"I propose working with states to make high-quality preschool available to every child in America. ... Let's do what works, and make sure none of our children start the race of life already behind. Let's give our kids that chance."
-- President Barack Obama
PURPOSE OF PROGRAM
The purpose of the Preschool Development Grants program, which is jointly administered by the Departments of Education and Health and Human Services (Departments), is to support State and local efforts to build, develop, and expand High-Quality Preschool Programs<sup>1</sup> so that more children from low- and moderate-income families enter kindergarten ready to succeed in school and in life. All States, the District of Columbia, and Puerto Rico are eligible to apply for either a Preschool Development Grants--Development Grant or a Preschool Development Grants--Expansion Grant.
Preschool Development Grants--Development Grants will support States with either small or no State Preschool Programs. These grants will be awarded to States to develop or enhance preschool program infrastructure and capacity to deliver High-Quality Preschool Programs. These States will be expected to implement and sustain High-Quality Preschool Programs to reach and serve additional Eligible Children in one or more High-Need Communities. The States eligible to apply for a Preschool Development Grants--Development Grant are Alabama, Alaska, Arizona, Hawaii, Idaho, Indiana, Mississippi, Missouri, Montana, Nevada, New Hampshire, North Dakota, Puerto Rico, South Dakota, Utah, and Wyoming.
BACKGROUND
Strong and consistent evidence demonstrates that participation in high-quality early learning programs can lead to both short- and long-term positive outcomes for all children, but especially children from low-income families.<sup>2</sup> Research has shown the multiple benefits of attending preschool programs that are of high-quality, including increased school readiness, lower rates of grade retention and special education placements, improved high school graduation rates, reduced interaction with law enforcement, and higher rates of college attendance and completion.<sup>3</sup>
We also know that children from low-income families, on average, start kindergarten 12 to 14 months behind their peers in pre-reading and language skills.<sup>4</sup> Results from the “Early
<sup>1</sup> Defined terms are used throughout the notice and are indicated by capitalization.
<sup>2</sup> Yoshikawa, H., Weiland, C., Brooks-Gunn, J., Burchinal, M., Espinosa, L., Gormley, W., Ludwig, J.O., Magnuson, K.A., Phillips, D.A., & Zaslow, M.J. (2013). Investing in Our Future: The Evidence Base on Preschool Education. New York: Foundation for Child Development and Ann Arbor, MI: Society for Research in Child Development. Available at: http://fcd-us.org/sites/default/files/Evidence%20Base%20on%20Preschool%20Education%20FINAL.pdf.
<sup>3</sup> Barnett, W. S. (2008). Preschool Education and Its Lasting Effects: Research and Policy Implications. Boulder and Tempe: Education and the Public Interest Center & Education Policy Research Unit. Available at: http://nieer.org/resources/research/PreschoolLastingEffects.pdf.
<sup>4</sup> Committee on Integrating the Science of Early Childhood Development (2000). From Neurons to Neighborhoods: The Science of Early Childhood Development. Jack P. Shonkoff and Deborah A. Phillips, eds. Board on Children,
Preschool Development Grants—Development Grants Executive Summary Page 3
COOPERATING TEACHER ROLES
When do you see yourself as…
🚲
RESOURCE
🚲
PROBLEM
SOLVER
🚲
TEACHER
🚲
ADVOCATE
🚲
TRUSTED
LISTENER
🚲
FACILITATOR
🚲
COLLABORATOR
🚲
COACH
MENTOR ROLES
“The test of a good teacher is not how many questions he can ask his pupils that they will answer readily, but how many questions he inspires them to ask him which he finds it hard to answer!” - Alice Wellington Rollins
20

::::

#### [Exercise]
Please list every line of the records that contains "ROLES".

#### [Result below]
COOPERATING TEACHER ROLES
MENTOR ROLES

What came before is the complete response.